‘He’s never let it beat him’– Bradley an inspiration at 13
THIS brave amputee has proudly shown off his stash of prosthetic limbs that he’s worn for a decade since he had his left leg amputated at a West hospital aged three.
Bradley Pedrick, 13, has more than a dozen artificial legs of different designs and sizes after he was born with a devastating four-in-a-million bone disease.
His tibia was broken from birth, meaning he couldn’t walk properly and had to undergo the life-changing amputation of his left leg from the knee down at the age of three.
But now in Year 9 at school, “incredible” Bradley sails every weekend and hopes to become a policeman when he’s older.
Mum Cheryl Collings, 35, said:
“You wouldn’t even know he’s got a prosthetic leg.
“From the start he’s never let it beat him.
“I’ve always let him grow up with the attitude of ‘if you want to do something just do it’.
“He’s had a little bit of bullying in school but he’s got that mindset where he doesn’t let it bother him. He’s incredible.”

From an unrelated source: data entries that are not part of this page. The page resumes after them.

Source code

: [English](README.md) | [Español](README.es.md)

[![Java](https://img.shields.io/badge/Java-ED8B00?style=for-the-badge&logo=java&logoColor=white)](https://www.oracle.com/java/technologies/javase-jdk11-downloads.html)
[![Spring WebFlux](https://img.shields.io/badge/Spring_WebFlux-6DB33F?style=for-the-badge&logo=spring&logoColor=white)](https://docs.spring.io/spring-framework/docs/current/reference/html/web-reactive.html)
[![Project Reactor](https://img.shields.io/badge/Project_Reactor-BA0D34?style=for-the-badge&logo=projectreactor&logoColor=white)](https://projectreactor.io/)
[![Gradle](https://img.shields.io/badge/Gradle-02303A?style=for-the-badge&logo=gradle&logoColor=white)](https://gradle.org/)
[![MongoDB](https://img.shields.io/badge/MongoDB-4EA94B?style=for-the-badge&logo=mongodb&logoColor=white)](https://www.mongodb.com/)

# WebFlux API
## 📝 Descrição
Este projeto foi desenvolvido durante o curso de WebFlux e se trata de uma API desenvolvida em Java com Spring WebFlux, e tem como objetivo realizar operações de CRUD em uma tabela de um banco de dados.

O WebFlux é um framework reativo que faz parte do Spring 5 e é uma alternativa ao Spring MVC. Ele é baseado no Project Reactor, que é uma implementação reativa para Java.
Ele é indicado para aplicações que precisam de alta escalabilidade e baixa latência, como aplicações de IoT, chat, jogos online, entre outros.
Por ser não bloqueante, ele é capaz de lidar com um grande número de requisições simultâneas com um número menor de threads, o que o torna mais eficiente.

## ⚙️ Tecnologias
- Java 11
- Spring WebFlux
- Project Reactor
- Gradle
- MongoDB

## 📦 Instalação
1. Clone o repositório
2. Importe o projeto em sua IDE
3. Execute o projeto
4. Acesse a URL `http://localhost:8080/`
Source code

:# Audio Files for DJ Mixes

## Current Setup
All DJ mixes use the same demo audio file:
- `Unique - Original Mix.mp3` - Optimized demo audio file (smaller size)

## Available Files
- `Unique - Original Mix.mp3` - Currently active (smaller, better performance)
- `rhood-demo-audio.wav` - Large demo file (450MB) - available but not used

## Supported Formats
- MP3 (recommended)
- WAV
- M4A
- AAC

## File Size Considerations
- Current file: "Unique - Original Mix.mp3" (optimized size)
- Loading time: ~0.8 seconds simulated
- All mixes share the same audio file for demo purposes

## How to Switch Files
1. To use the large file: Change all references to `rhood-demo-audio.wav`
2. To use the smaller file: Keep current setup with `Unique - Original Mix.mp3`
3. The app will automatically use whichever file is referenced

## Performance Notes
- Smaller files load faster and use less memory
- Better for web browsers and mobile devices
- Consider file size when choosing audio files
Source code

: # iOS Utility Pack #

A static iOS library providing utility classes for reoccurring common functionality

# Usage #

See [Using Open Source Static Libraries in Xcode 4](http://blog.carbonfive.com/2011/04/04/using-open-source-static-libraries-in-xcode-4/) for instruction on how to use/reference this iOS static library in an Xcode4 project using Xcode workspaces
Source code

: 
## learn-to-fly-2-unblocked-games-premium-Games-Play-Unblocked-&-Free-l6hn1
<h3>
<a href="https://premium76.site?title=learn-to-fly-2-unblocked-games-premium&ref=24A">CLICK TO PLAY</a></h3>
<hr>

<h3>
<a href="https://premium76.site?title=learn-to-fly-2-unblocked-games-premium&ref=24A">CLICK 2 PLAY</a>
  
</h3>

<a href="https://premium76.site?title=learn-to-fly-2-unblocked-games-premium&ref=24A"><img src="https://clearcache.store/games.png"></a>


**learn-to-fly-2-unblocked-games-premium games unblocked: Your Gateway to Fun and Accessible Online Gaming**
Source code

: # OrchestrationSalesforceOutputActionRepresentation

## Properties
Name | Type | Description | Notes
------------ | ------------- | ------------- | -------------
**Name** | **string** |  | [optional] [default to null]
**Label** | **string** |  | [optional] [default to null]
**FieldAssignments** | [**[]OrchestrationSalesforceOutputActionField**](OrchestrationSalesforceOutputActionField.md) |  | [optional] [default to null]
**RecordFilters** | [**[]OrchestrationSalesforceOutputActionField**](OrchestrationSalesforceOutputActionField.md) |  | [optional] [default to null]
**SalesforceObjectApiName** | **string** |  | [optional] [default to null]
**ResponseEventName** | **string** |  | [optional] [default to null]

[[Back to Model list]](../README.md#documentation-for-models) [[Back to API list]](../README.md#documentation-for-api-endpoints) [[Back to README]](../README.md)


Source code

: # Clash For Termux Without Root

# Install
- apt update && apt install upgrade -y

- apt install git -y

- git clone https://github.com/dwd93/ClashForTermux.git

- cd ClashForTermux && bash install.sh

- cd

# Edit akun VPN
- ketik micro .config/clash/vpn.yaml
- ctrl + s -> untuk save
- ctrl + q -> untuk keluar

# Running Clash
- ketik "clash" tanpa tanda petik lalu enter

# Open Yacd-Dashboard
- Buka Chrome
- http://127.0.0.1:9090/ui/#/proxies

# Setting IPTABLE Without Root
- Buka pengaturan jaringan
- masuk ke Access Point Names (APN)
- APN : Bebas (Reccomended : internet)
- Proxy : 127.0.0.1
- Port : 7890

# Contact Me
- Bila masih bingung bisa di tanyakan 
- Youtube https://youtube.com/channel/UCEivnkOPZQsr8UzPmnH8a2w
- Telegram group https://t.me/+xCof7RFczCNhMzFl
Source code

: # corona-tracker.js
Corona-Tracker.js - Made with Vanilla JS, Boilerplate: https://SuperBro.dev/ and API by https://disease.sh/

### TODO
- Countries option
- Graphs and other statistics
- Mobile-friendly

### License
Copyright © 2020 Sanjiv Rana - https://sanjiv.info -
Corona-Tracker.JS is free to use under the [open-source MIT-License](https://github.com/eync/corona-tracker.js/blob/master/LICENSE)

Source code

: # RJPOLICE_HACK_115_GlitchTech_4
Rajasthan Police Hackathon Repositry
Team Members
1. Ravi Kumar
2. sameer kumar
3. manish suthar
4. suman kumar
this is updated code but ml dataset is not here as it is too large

Bradley, from St Austell, Cornwall, was bound to a pushchair as a toddler because his left leg never fully developed.
His rare bone disease, called pseudarthrosis, which can result in the tibia breaking, left his left foot three shoe sizes smaller than the other.
Single mum Cheryl found out when Bradley was six weeks old that he had a broken tibia and, when he was three, made the heartbreaking decision to have his leg amputated.
She said: “He didn’t walk until he was two years old but his foot turned in and it was three shoe sizes smaller than the other.
“He limped a lot and had to wear a brace. His leg was just being held by cartilage and tissue.